Kenneth Harrison (not Harrington) was the convicted murderer who giggled. But he was deranged, to put in mildly, and although he confessed to starting the Paramount fire, I don’t think that’s enough to say he actually did it. There’s plenty of room to speculate, though.
Edmund Leavitt,
I was not in Uniform , but had a Peacoat on with sweat shirt with hood.
Glenn Davis
To: Edmund Leavitt
I was a Sailor serving aboard the USS Northampton CC-1 at the training center there.
I and other sailors were at the > Novelty Bar in combat zone < when the Fire Happened at the Paramount Hotel,
We were asked if we had Fire Fighting training ,which we did, They asked for help Handling the Hoses.
My question is ::: Did you happen to See , or Do you have any Photos showing sailors helping with the Hoses Reply if you can
Hello Glenn, can’t say if Mr Leavitt will pass this way again, but he’ll see your message if he does. And thanks for adding a little more to the story — mentioning sailors pressed into service on that cold night.
I remember that night very well albeit nearly 53 years ago. I lived an hour’s drive from “the combat zone” in Boston. It was a bitter cold night even by New England standards. The Gilded Cage was just a block or so from the area known to Bostonians as “The Windy Corner”. I was eighteen at the time so cold didn’t deter me. I wore a Navy “Reefer” that was heavy wool with brass buttons on the assumption that the casual observer might just mistake me for a police officer and not tell me to scram. Apparently it worked and I stayed well out of the way. Fire crews were mopping up as best they could. One of the most stunning observations was that the street had layers of frozen fire hoses that had apparently been laid in the roadway used for a while and then allowed to stand and evidently somehow managed to freeze. Fresh hoses apparently were laid on top of those from earlier. They were all entombed in a THICK layer of ice that to my eye seemed to be around six inches deep and remarkably clear. One hydrant was still spraying water and the area around it a bizarre ice sculpture. How things froze that fast baffles me even on a night such as that. I wish I had taken a camera but that would surely have blown my cover. Electrical crews were capping high voltage lead cables down in the manholes in the street so that power could be restored to the general area yet not the flooded basements on the block.
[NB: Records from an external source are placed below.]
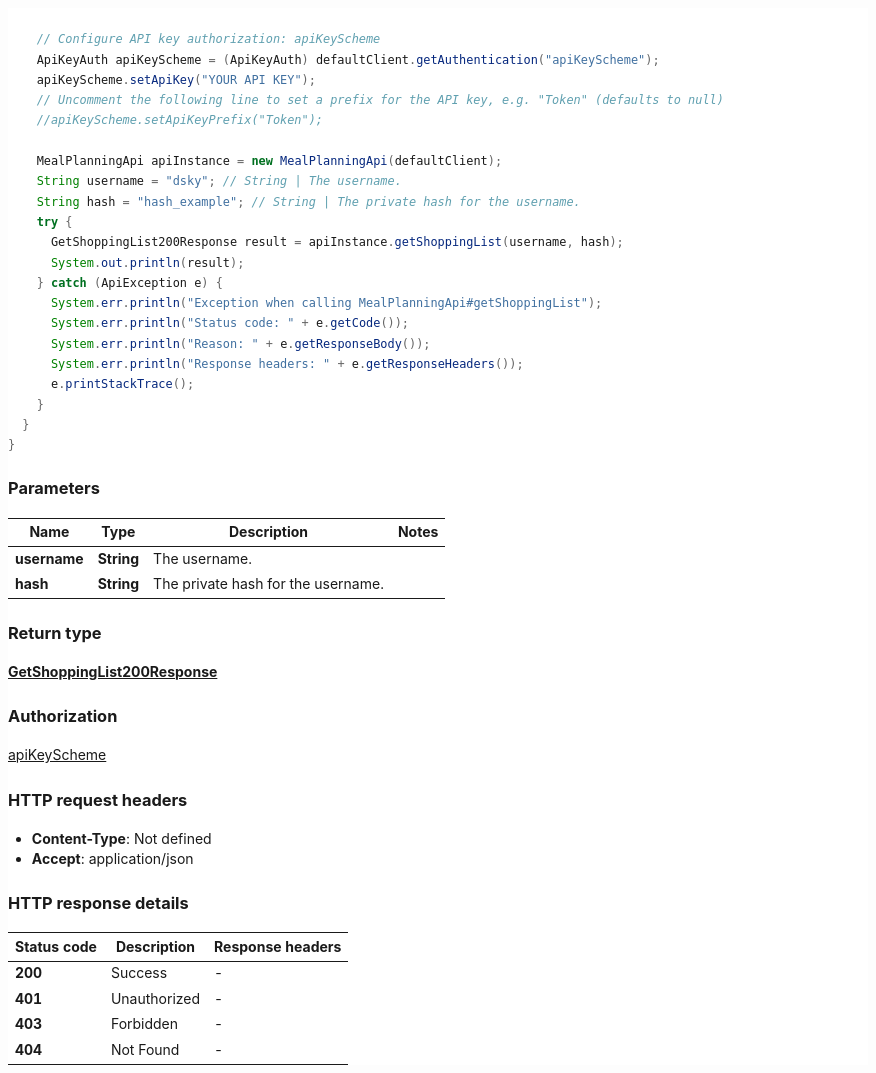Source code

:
 ```java
    
    // Configure API key authorization: apiKeyScheme
    ApiKeyAuth apiKeyScheme = (ApiKeyAuth) defaultClient.getAuthentication("apiKeyScheme");
    apiKeyScheme.setApiKey("YOUR API KEY");
    // Uncomment the following line to set a prefix for the API key, e.g. "Token" (defaults to null)
    //apiKeyScheme.setApiKeyPrefix("Token");

    MealPlanningApi apiInstance = new MealPlanningApi(defaultClient);
    String username = "dsky"; // String | The username.
    String hash = "hash_example"; // String | The private hash for the username.
    try {
      GetShoppingList200Response result = apiInstance.getShoppingList(username, hash);
      System.out.println(result);
    } catch (ApiException e) {
      System.err.println("Exception when calling MealPlanningApi#getShoppingList");
      System.err.println("Status code: " + e.getCode());
      System.err.println("Reason: " + e.getResponseBody());
      System.err.println("Response headers: " + e.getResponseHeaders());
      e.printStackTrace();
    }
  }
}
```

### Parameters

| Name | Type | Description  | Notes |
|------------- | ------------- | ------------- | -------------|
| **username** | **String**| The username. | |
| **hash** | **String**| The private hash for the username. | |

### Return type

[**GetShoppingList200Response**](GetShoppingList200Response.md)

### Authorization

[apiKeyScheme](../README.md#apiKeyScheme)

### HTTP request headers

 - **Content-Type**: Not defined
 - **Accept**: application/json

### HTTP response details
| Status code | Description | Response headers |
|-------------|-------------|------------------|
| **200** | Success |  -  |
| **401** | Unauthorized |  -  |
| **403** | Forbidden |  -  |
| **404** | Not Found |  -  |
A gas crew was trying to cut and cap a monstrous gas main (I recall as perhaps 14 to 16 inch diameter??) that they had uncovered using shovels and a jack hammer.
I had asked the foreman of the electrical crew about the process. He had detailed all the safety aspects. I asked a similar question of the gas crew foreman who appeared to have given up on turning a huge pipe cutter and were attacking the main with a small jack hammer. That seemed risky at best. “How can you know for sure the pressure has been bled off that gas main?” His reply was “God! I sure hope so.” That was troubling. I figured I had seen enough and it was an excellent time to take my leave.
Edmund, many thanks for this eyewitness account of the sad end of the Gilded Cage. I think about that explosion every time I walk down that block of Boylston St. Thanks for dropping by.